Для меня лично парадоксальным образом и вопреки всему это был хороший год. Год больших осознаний, переосмыслений, разочарований. Год, в котором были долгие разговоры с друзьями и родителями, поездки на море, в Нью-Йорк, на озера, походы на концерты и массаж, много прогулок в парке и едва ли не впервые в жизни осознанной заботы о себе. Я занималась с психологом и speech therapist, заставила наконец семейного врача проверить все мои опухоли, работала над осознанностью (и оказалось, что при всей склонности к рефлексии я совершенно не чувствую себя как тело, не умею внимательно есть, двигаться, вообще существую только как мозг — да и тот не на максималках). В уходящем году было много красоты, которую я заметила: прозрачная студеная вода озера, особый октябрьский свет, ветви моей любимой ивы в парке на ветру - и впервые за долгое время эта красота меня не бесила. После того, как не стало бабушки, прежде любимая мною философия моно-но аваре делала мне так больно, что я злилась и злилась, топала ногами внутри себя и кидалась на единственное, до чего могла дотянуться — например, на Бродского с его “потому что мы уходим, а красота остается”. Даже переезд меня не выбесил, несмотря на то, что теперь мы будем платить за жилье в полтора раза больше. Впрочем, вполне возможно, что я просто умерла внутри — потому что меня теперь вообще мало что по-настоящему бесит, а на меня это не похоже.
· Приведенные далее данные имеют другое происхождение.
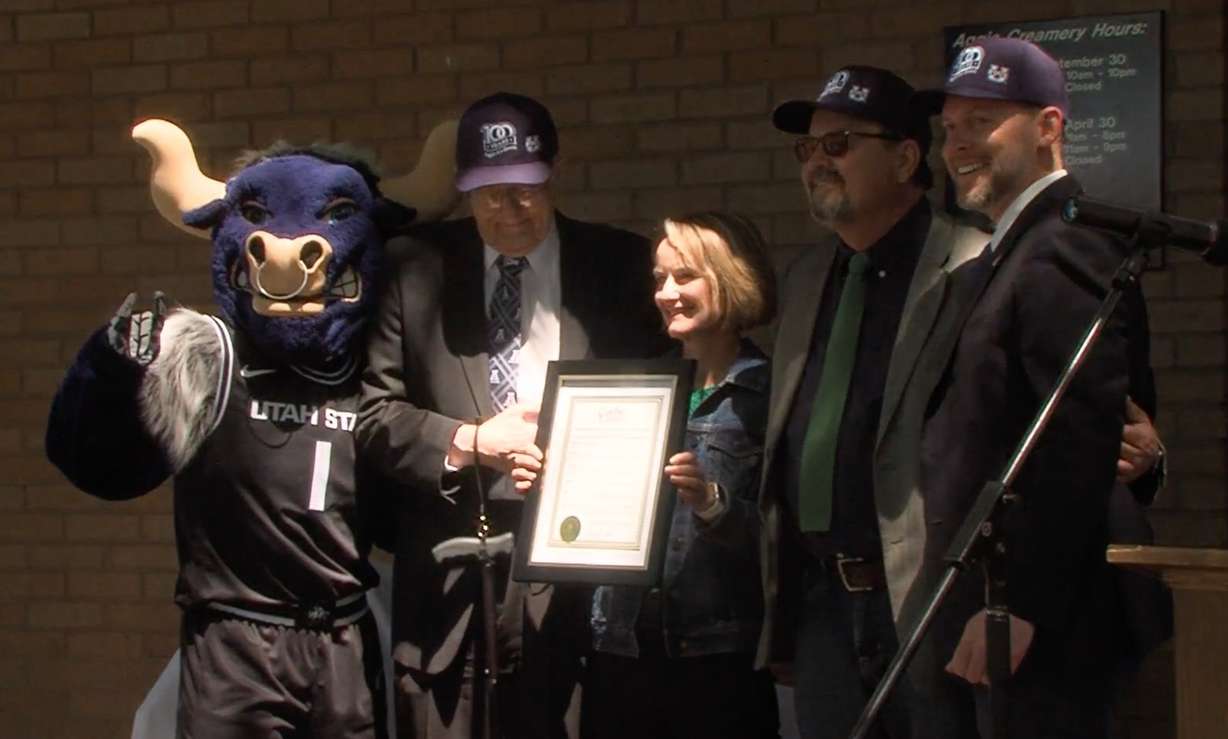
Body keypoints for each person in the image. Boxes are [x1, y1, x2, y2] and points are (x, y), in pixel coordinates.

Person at [44, 120, 457, 738]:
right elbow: (98, 465)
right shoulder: (210, 356)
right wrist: (111, 372)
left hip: (345, 635)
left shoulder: (373, 366)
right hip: (235, 643)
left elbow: (405, 508)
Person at [355, 91, 670, 739]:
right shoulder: (412, 270)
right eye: (489, 192)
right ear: (465, 189)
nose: (509, 208)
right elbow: (369, 413)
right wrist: (469, 439)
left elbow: (659, 401)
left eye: (525, 188)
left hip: (582, 579)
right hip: (448, 585)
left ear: (554, 170)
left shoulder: (622, 267)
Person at [911, 37, 1137, 737]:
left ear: (1048, 127)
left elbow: (1074, 436)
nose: (957, 144)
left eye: (982, 122)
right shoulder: (1011, 246)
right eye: (949, 128)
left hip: (1038, 618)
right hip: (994, 603)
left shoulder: (1063, 243)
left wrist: (1023, 605)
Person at [758, 66, 989, 739]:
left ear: (906, 156)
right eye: (808, 149)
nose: (816, 163)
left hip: (927, 597)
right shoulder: (806, 277)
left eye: (840, 145)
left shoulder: (974, 267)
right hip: (825, 603)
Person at [513, 211, 781, 738]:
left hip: (717, 657)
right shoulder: (632, 386)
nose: (666, 293)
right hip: (620, 647)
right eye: (660, 279)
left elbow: (784, 542)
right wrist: (551, 485)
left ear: (730, 279)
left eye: (684, 277)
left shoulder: (769, 394)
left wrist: (712, 503)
Созванивалась с родителями на Новый год, сидела как обычно с мрачным ебалом, и мама совершенно в дамблдоровской манере сказала мне: “Катя, это неправильно. Нужно уметь радоваться даже в самые тяжелые минуты”. 

Если бы я пила, за это бы я и выпила. Чтобы сердце не забывало, как радоваться, а в самые тяжелые мгновения не покидала надежда. 

Надо быть, короче, как один маленький хоббит, а также очкастый мальчик, а также Иисус Христос: долго и трудно куда-то идти, надеясь, что все это будет не напрасно.